На эту тему пришли даже шутки, вполне качественные:
Не молчат и соцсети: “российский ученый и общественный деятель Вера Афанасьева издевательски развивает тему: «В России “автомобилями” разрешат называть только продукцию ВАЗа. Зарубежные автогиганты обязаны будут именовать выпускаемые ими транспортные средства “колымагами” и “драндулетами”. Соответствующий закон подписал президент Путин»” [32]. Буря страстей возникла у законодателей и журналистов [33 – 39].
Мы живем в мире, когда все может стать политически окрашенным. Условно говоря, все электрические провода вдруг стали оголенными и потому опасными.Общество стало очень поляризованным, то есть менее терпимым к другому мнению. Мы жили в мире одного мнения, теперь их стало много, и свое мнение мы хотим поставить впереди. А это вызывает войну мнений и людей, стоящих за ними.

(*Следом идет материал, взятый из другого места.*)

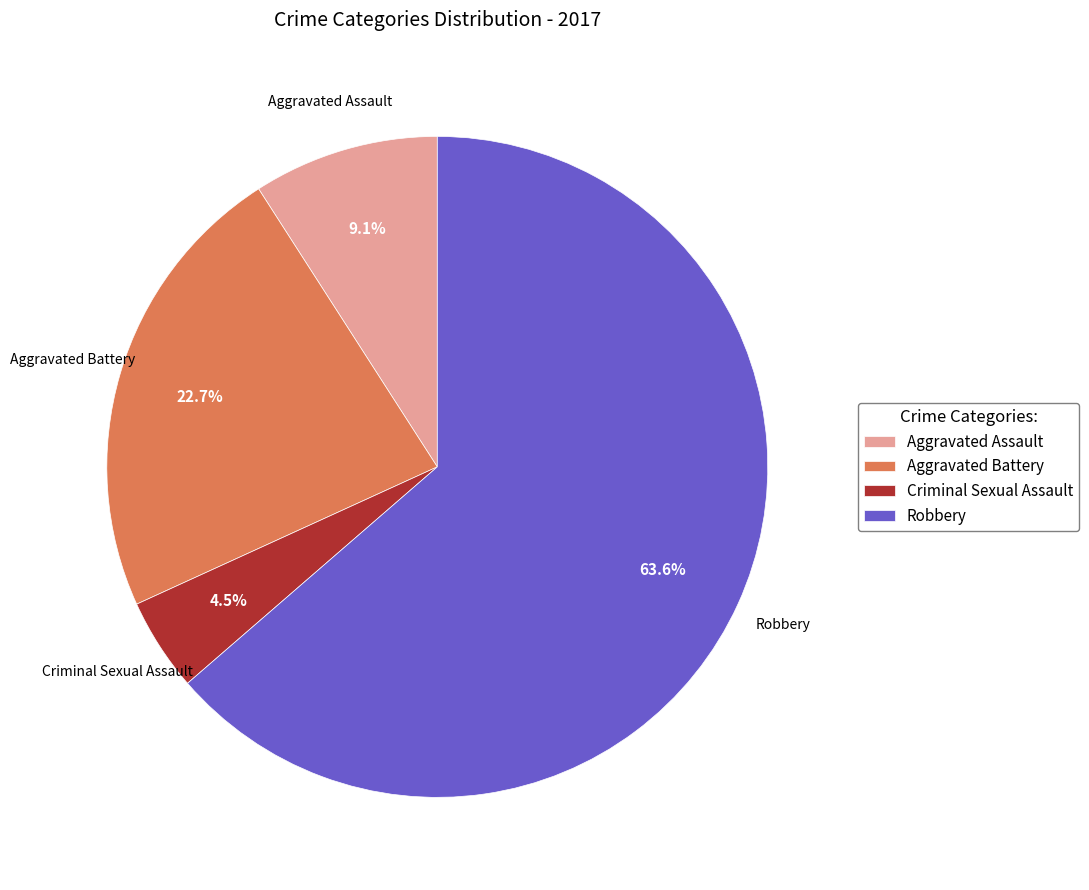

Does Robbery account for over 50% of the chart?

Yes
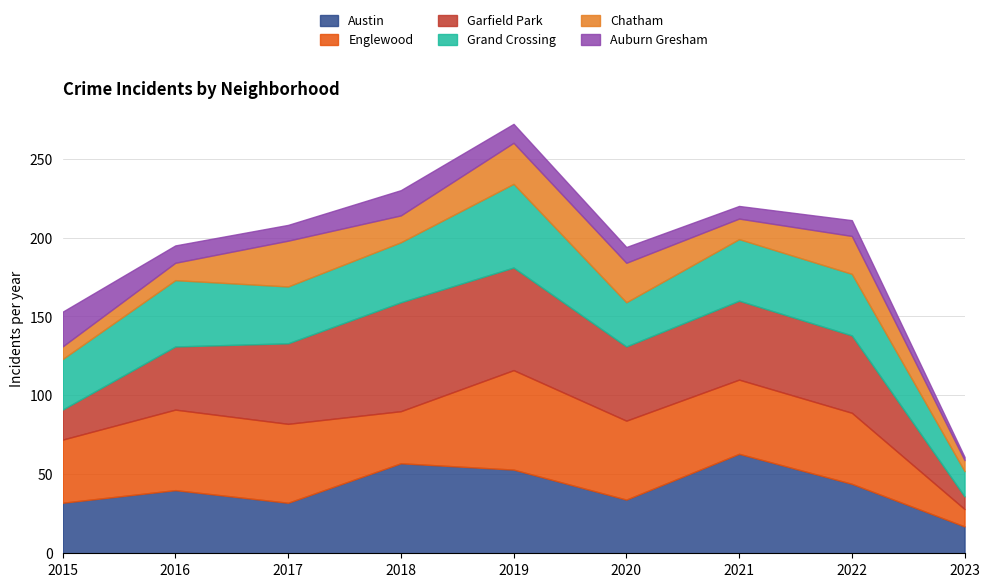

Between 2016 and 2017, which is larger?

2016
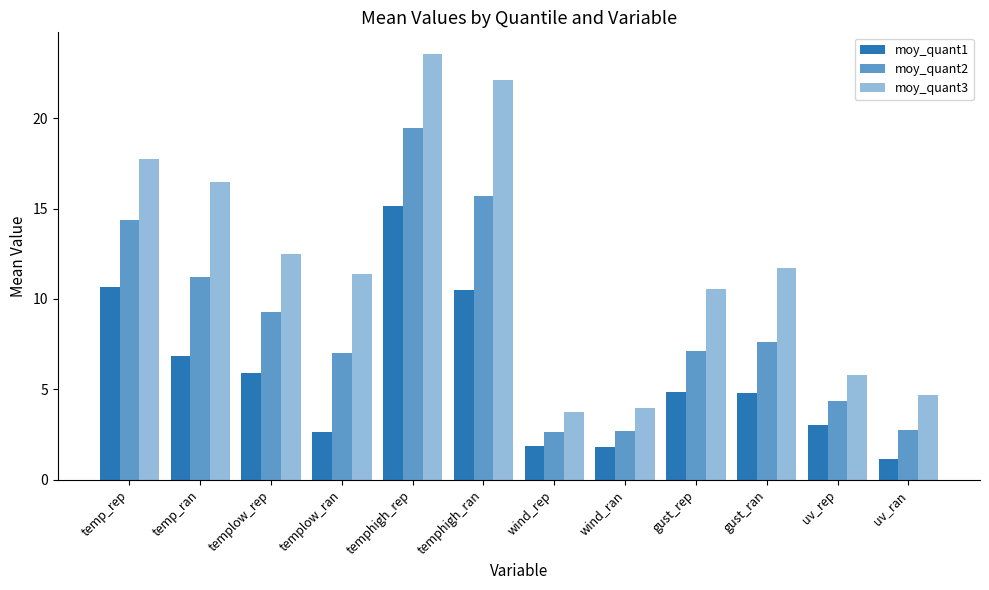

At how many categories does at least one series exceed 6?

8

Примером этого стали и разнообразные так называемые культурные войны. О них газета Гардиан высказалась так: “Культурная война вовсе не о победе в дебатах по поводу того, что стоит в основе Англии с помощью дискуссий о характере, памятниках, футболе или истории империи. <…> Культурная война является агрессивным политическим актом, направленным на создание новых разделяющих линий и потому новых и больших электоральных сообществ. Она пытается создать свою собственную правду и свою собственную Англию с помощью того, что Ницше назвал “мобильной армией метафор”” [40].
Культурная война, ставшая приметой нашего времени, особенно на Западе, возникает, вероятно, из-за разноголосицы голосов, пришедшей вместе с Интернетом. Пришли разные мнения, которые получили право на жизнь. И это приводит к тому, что в лидеры мнений приходят другие…
Пропаганда действует наоборот. Она собирает под своими знаменами все население, заглушая любые другие голоса. И делает это во всех трех пространствах: физическом, информационном и виртуальном. Она работает на создание единого видения мира, которое в результате должно вести к единству мыслей и действий. По этой причине пропаганда наиболее востребована во времена войны.